> _TASK_:
A line below contains "43: (155, 300, 311.26)", and a later one contains "65: (62, 312, 21.33)". Repeat both, with every line between them, exactly.

------ MATERIALS PROVIDED ------

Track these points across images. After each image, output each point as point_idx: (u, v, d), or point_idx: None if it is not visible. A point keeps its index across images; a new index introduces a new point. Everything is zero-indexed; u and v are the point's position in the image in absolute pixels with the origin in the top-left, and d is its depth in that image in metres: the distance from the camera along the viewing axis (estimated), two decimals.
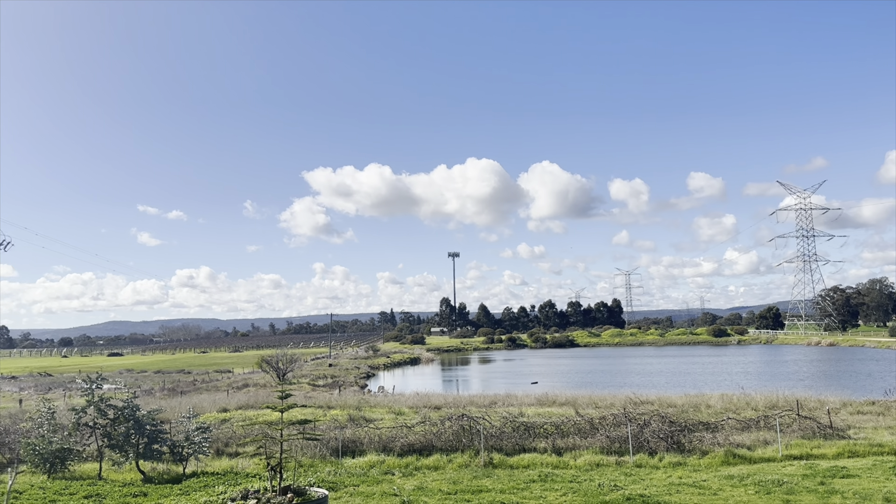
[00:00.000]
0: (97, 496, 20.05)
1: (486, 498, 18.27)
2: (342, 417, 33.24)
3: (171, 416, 31.39)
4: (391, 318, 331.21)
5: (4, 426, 28.59)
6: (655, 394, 42.75)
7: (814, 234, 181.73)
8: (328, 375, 76.15)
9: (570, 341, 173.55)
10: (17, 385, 73.53)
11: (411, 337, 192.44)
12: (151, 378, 78.74)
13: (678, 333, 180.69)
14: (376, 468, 23.41)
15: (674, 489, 18.87)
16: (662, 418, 26.14)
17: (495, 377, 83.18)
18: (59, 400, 46.21)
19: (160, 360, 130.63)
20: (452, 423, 26.58)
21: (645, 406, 34.25)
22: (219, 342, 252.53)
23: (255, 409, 40.16)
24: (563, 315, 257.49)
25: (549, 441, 25.40)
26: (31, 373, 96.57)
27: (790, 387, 47.48)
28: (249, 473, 23.05)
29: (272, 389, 53.06)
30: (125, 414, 23.26)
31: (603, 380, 70.45)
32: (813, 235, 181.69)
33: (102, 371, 27.13)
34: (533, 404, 39.07)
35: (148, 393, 55.54)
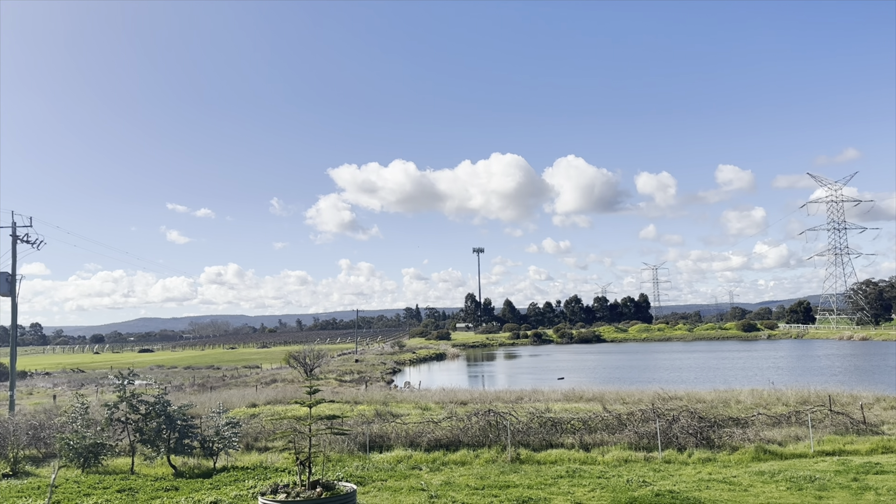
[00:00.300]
0: (130, 490, 20.39)
1: (514, 493, 18.26)
2: (369, 412, 33.42)
3: (201, 411, 31.79)
4: (416, 314, 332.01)
5: (39, 421, 29.18)
6: (684, 389, 42.37)
7: (845, 227, 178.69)
8: (354, 371, 76.60)
9: (597, 337, 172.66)
10: (50, 381, 75.01)
11: (436, 333, 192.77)
12: (181, 374, 79.84)
13: (707, 328, 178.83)
14: (403, 463, 23.51)
15: (703, 485, 18.71)
16: (691, 414, 25.91)
17: (521, 373, 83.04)
18: (92, 396, 47.05)
19: (190, 357, 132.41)
20: (479, 418, 26.59)
21: (673, 402, 33.96)
22: (247, 338, 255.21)
23: (284, 404, 40.54)
24: (589, 310, 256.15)
25: (576, 437, 25.30)
26: (64, 369, 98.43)
27: (822, 382, 46.78)
28: (279, 468, 23.27)
29: (300, 385, 53.52)
30: (156, 409, 23.60)
31: (630, 375, 69.99)
32: (844, 228, 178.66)
33: (133, 367, 27.51)
34: (560, 400, 38.96)
35: (178, 388, 56.32)
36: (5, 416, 33.21)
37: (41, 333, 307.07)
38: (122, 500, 19.07)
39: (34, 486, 21.30)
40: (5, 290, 42.25)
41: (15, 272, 42.62)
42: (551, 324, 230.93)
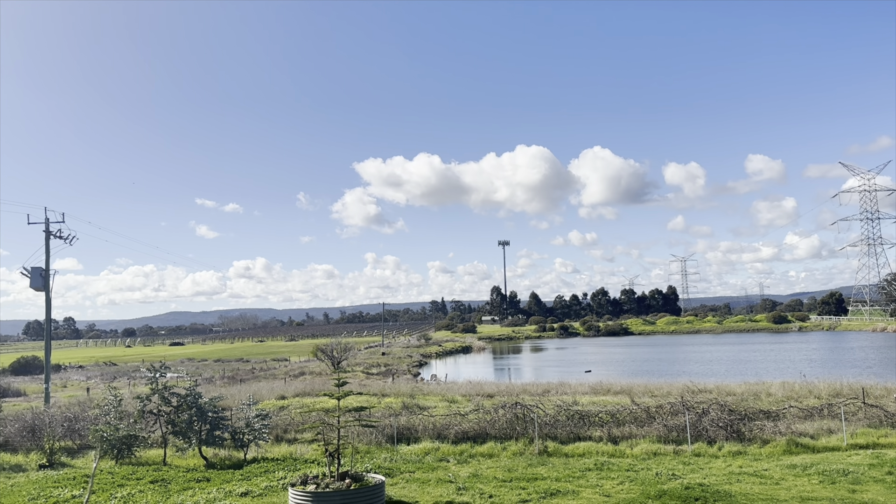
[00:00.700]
0: (162, 481, 20.72)
1: (542, 486, 18.24)
2: (396, 405, 33.56)
3: (231, 403, 32.18)
4: (442, 307, 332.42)
5: (74, 413, 29.75)
6: (714, 382, 41.93)
7: (878, 217, 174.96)
8: (381, 364, 76.97)
9: (624, 329, 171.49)
10: (84, 374, 76.45)
11: (462, 326, 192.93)
12: (211, 366, 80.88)
13: (736, 320, 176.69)
14: (431, 455, 23.59)
15: (734, 478, 18.52)
16: (721, 407, 25.62)
17: (548, 365, 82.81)
18: (124, 388, 47.84)
19: (219, 350, 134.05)
20: (506, 410, 26.57)
21: (703, 394, 33.62)
22: (275, 331, 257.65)
23: (312, 396, 40.87)
24: (616, 303, 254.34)
25: (604, 430, 25.17)
26: (97, 362, 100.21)
27: (855, 374, 46.02)
28: (308, 459, 23.49)
29: (328, 377, 53.90)
30: (188, 401, 23.95)
31: (659, 368, 69.44)
32: (878, 218, 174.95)
33: (165, 360, 28.05)
34: (587, 393, 38.77)
35: (208, 381, 57.07)
36: (41, 408, 33.92)
37: (74, 327, 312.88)
38: (155, 491, 19.39)
39: (70, 477, 21.75)
40: (39, 284, 43.10)
41: (48, 267, 43.44)
42: (578, 316, 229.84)
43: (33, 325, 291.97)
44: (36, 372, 73.59)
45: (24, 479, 22.01)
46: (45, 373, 44.12)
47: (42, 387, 47.14)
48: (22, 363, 78.36)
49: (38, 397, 46.60)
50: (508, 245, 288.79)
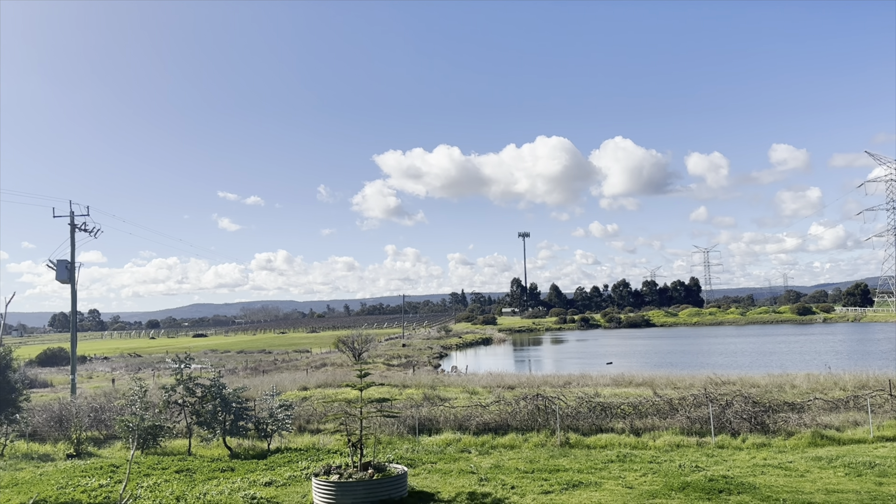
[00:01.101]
0: (187, 471, 20.96)
1: (564, 477, 18.21)
2: (417, 396, 33.67)
3: (254, 394, 32.47)
4: (462, 299, 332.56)
5: (100, 404, 30.19)
6: (737, 374, 41.58)
7: None
8: (402, 355, 77.22)
9: (646, 321, 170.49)
10: (109, 365, 77.50)
11: (482, 317, 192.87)
12: (234, 358, 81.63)
13: (760, 312, 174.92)
14: (452, 446, 23.64)
15: (758, 470, 18.36)
16: (745, 399, 25.39)
17: (568, 357, 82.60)
18: (149, 379, 48.44)
19: (242, 341, 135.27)
20: (527, 402, 26.55)
21: (726, 386, 33.37)
22: (296, 323, 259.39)
23: (334, 387, 41.14)
24: (637, 294, 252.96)
25: (626, 421, 25.07)
26: (122, 354, 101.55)
27: (881, 366, 45.34)
28: (331, 449, 23.65)
29: (349, 368, 54.20)
30: (212, 392, 24.19)
31: (681, 360, 68.98)
32: None
33: (188, 352, 28.40)
34: (609, 385, 38.62)
35: (232, 372, 57.62)
36: (67, 399, 34.44)
37: (99, 319, 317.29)
38: (180, 481, 19.63)
39: (97, 467, 22.07)
40: (65, 277, 43.72)
41: (74, 260, 44.04)
42: (598, 308, 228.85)
43: (59, 317, 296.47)
44: (62, 363, 74.72)
45: (53, 469, 22.38)
46: (72, 364, 44.82)
47: (68, 378, 47.91)
48: (48, 354, 79.59)
49: (65, 388, 47.35)
50: (528, 237, 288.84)
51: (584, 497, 16.25)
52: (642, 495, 16.20)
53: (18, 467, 23.03)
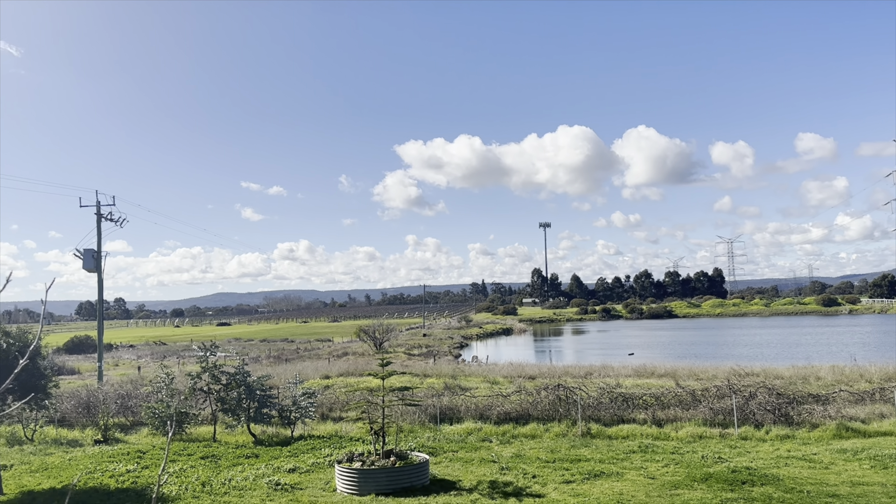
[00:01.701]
0: (213, 457, 21.28)
1: (586, 467, 18.23)
2: (438, 385, 33.79)
3: (277, 382, 32.78)
4: (482, 290, 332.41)
5: (126, 391, 30.67)
6: (761, 365, 41.23)
7: None
8: (423, 345, 77.47)
9: (668, 312, 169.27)
10: (134, 353, 78.64)
11: (503, 308, 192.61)
12: (258, 346, 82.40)
13: (784, 303, 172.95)
14: (474, 435, 23.74)
15: (782, 462, 18.25)
16: (769, 390, 25.18)
17: (590, 348, 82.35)
18: (174, 367, 49.08)
19: (265, 330, 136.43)
20: (548, 392, 26.54)
21: (750, 378, 33.10)
22: (318, 312, 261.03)
23: (356, 376, 41.42)
24: (660, 285, 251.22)
25: (648, 412, 24.98)
26: (147, 342, 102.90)
27: None
28: (353, 437, 23.86)
29: (370, 358, 54.51)
30: (237, 380, 24.49)
31: (704, 351, 68.47)
32: None
33: (213, 340, 28.70)
34: (630, 375, 38.48)
35: (255, 360, 58.17)
36: (95, 385, 35.04)
37: (125, 308, 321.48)
38: (205, 466, 19.93)
39: (124, 452, 22.47)
40: (92, 266, 44.37)
41: (100, 249, 44.67)
42: (620, 299, 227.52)
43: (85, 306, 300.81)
44: (89, 351, 75.90)
45: (81, 454, 22.82)
46: (98, 351, 45.56)
47: (95, 365, 48.67)
48: (75, 342, 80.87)
49: (92, 375, 48.13)
50: (549, 227, 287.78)
51: (606, 487, 16.27)
52: (664, 486, 16.18)
53: (48, 452, 23.51)
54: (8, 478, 19.32)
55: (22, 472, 20.38)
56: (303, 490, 17.00)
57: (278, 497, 16.39)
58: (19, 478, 19.52)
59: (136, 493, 17.27)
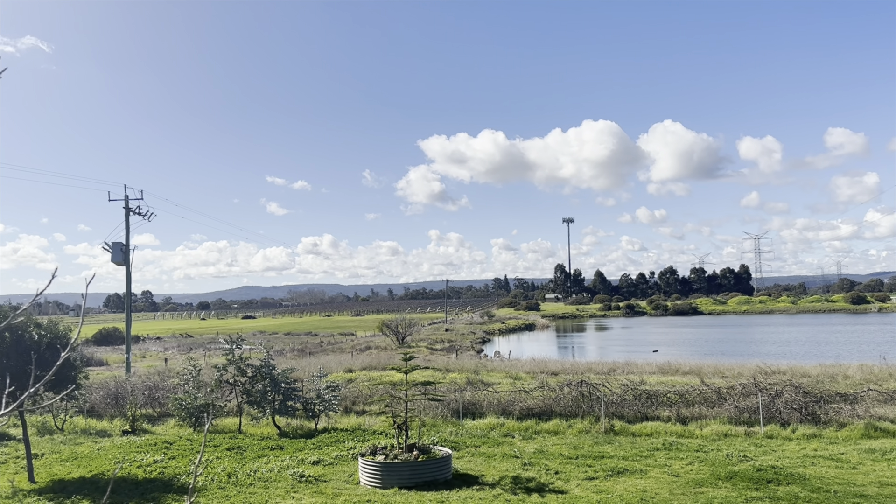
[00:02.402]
0: (238, 448, 21.53)
1: (609, 464, 18.17)
2: (460, 380, 33.83)
3: (301, 375, 33.05)
4: (505, 285, 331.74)
5: (154, 383, 31.09)
6: (787, 363, 40.73)
7: None
8: (445, 340, 77.59)
9: (693, 309, 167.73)
10: (161, 345, 79.69)
11: (525, 303, 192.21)
12: (282, 339, 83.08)
13: (812, 300, 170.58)
14: (496, 430, 23.77)
15: (808, 461, 18.05)
16: (796, 388, 24.88)
17: (613, 344, 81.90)
18: (200, 359, 49.68)
19: (289, 323, 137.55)
20: (571, 388, 26.47)
21: (776, 376, 32.73)
22: (341, 306, 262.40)
23: (378, 370, 41.61)
24: (685, 282, 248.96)
25: (672, 410, 24.82)
26: (174, 334, 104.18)
27: None
28: (376, 430, 24.00)
29: (393, 352, 54.73)
30: (262, 372, 24.74)
31: (730, 349, 67.81)
32: None
33: (238, 332, 29.06)
34: (654, 373, 38.21)
35: (279, 353, 58.67)
36: (123, 377, 35.57)
37: (152, 300, 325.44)
38: (231, 458, 20.18)
39: (151, 443, 22.82)
40: (120, 259, 45.02)
41: (128, 242, 45.30)
42: (644, 295, 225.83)
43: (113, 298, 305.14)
44: (117, 342, 77.03)
45: (110, 444, 23.21)
46: (126, 343, 46.23)
47: (123, 357, 49.41)
48: (104, 334, 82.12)
49: (119, 367, 48.86)
50: (573, 222, 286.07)
51: (630, 484, 16.21)
52: (688, 483, 16.09)
53: (77, 442, 23.95)
54: (39, 466, 19.72)
55: (53, 460, 20.79)
56: (327, 482, 17.15)
57: (303, 489, 16.55)
58: (50, 466, 19.93)
59: (162, 483, 17.55)
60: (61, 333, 19.58)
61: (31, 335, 18.66)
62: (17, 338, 18.32)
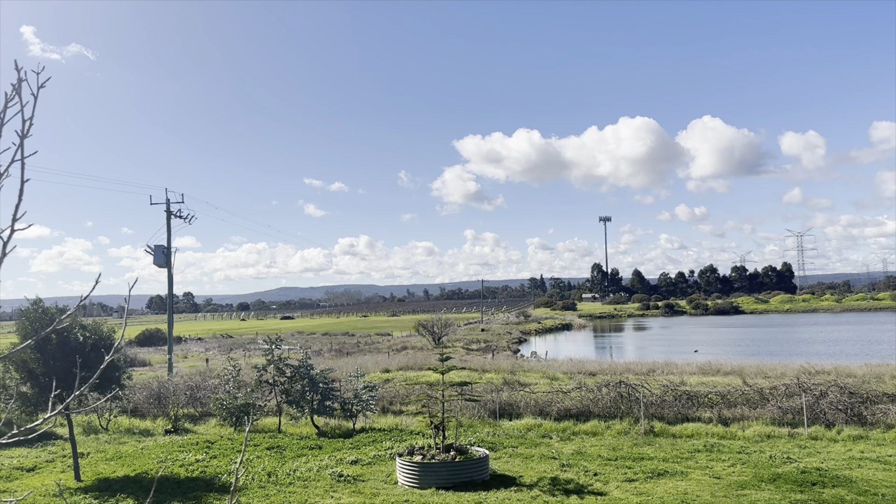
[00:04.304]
0: (278, 448, 21.79)
1: (649, 465, 17.96)
2: (497, 381, 33.76)
3: (339, 375, 33.32)
4: (541, 285, 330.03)
5: (195, 383, 31.63)
6: (832, 363, 39.77)
7: None
8: (481, 340, 77.49)
9: (734, 308, 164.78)
10: (203, 346, 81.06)
11: (562, 303, 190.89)
12: (320, 339, 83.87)
13: (857, 299, 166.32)
14: (533, 431, 23.65)
15: (854, 463, 17.61)
16: (841, 389, 24.28)
17: (652, 345, 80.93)
18: (240, 359, 50.40)
19: (326, 324, 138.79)
20: (609, 389, 26.22)
21: (820, 376, 31.99)
22: (378, 307, 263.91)
23: (415, 370, 41.73)
24: (725, 280, 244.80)
25: (714, 411, 24.42)
26: (215, 335, 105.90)
27: None
28: (413, 430, 24.07)
29: (429, 352, 54.84)
30: (300, 372, 25.00)
31: (772, 349, 66.49)
32: None
33: (277, 333, 29.46)
34: (695, 373, 37.63)
35: (317, 353, 59.22)
36: (165, 377, 36.26)
37: (193, 302, 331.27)
38: (271, 457, 20.43)
39: (193, 442, 23.21)
40: (162, 261, 45.88)
41: (170, 245, 46.15)
42: (684, 295, 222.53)
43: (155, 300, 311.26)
44: (159, 343, 78.56)
45: (153, 443, 23.68)
46: (168, 344, 47.10)
47: (165, 357, 50.35)
48: (146, 335, 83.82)
49: (162, 367, 49.82)
50: (610, 221, 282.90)
51: (670, 486, 15.99)
52: (731, 486, 15.81)
53: (122, 441, 24.49)
54: (85, 465, 20.21)
55: (98, 459, 21.29)
56: (365, 482, 17.25)
57: (341, 488, 16.67)
58: (95, 465, 20.40)
59: (204, 482, 17.83)
60: (105, 335, 20.04)
61: (76, 337, 19.14)
62: (62, 339, 18.80)
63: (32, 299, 19.58)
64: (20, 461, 21.05)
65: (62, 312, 21.33)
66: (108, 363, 11.63)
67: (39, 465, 20.85)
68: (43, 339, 18.13)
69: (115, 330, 22.73)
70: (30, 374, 18.86)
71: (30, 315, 19.00)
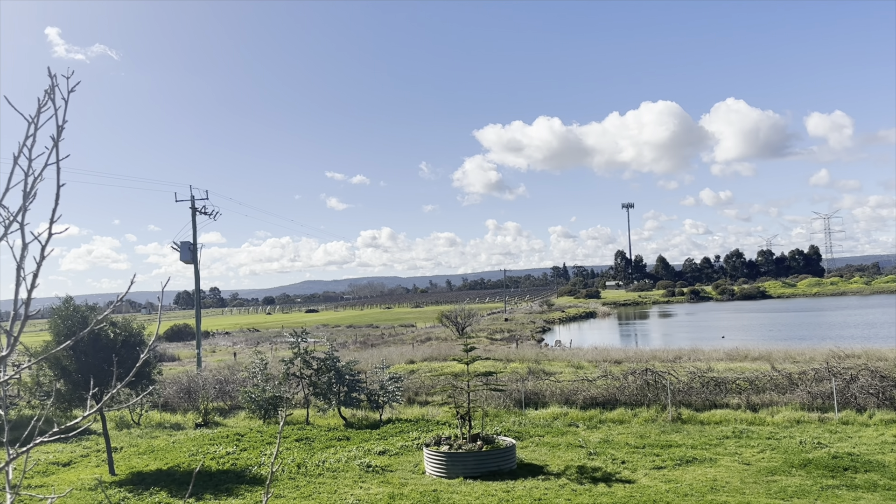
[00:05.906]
0: (306, 440, 22.02)
1: (677, 453, 17.88)
2: (522, 370, 33.75)
3: (364, 366, 33.53)
4: (564, 273, 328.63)
5: (224, 377, 32.03)
6: (862, 347, 39.21)
7: None
8: (504, 330, 77.46)
9: (761, 293, 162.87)
10: (230, 340, 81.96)
11: (585, 291, 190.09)
12: (344, 332, 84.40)
13: (887, 281, 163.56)
14: (559, 420, 23.65)
15: (887, 448, 17.40)
16: (872, 373, 23.95)
17: (678, 331, 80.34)
18: (267, 353, 50.89)
19: (351, 316, 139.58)
20: (636, 377, 26.11)
21: (850, 360, 31.55)
22: (401, 298, 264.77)
23: (439, 360, 41.85)
24: (752, 265, 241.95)
25: (742, 397, 24.23)
26: (241, 329, 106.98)
27: None
28: (439, 421, 24.19)
29: (453, 343, 54.94)
30: (327, 365, 25.23)
31: (801, 333, 65.71)
32: None
33: (303, 326, 29.82)
34: (722, 359, 37.32)
35: (342, 346, 59.60)
36: (194, 371, 36.74)
37: (219, 297, 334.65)
38: (300, 449, 20.66)
39: (223, 435, 23.53)
40: (188, 257, 46.42)
41: (196, 241, 46.67)
42: (709, 280, 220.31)
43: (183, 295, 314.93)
44: (187, 338, 79.53)
45: (184, 437, 24.04)
46: (196, 339, 47.73)
47: (194, 352, 51.04)
48: (175, 330, 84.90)
49: (191, 361, 50.49)
50: (633, 207, 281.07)
51: (699, 473, 15.92)
52: (760, 472, 15.71)
53: (153, 435, 24.89)
54: (118, 459, 20.59)
55: (131, 453, 21.67)
56: (393, 472, 17.39)
57: (370, 479, 16.82)
58: (128, 459, 20.77)
59: (235, 475, 18.09)
60: (135, 331, 20.34)
61: (106, 333, 19.45)
62: (94, 336, 19.11)
63: (63, 297, 19.91)
64: (56, 456, 21.50)
65: (92, 310, 21.69)
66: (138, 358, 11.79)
67: (75, 459, 21.28)
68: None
69: (144, 326, 23.05)
70: (63, 372, 19.22)
71: (61, 313, 19.34)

------

> _TASK RESULT_:
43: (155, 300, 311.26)
44: (159, 343, 78.56)
45: (153, 443, 23.68)
46: (168, 344, 47.10)
47: (165, 357, 50.35)
48: (146, 335, 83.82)
49: (162, 367, 49.82)
50: (610, 221, 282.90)
51: (670, 486, 15.99)
52: (731, 486, 15.81)
53: (122, 441, 24.49)
54: (85, 465, 20.21)
55: (98, 459, 21.29)
56: (365, 482, 17.25)
57: (341, 488, 16.67)
58: (95, 465, 20.40)
59: (204, 482, 17.83)
60: (105, 335, 20.04)
61: (76, 337, 19.14)
62: (62, 339, 18.80)
63: (32, 299, 19.58)
64: (20, 461, 21.05)
65: (62, 312, 21.33)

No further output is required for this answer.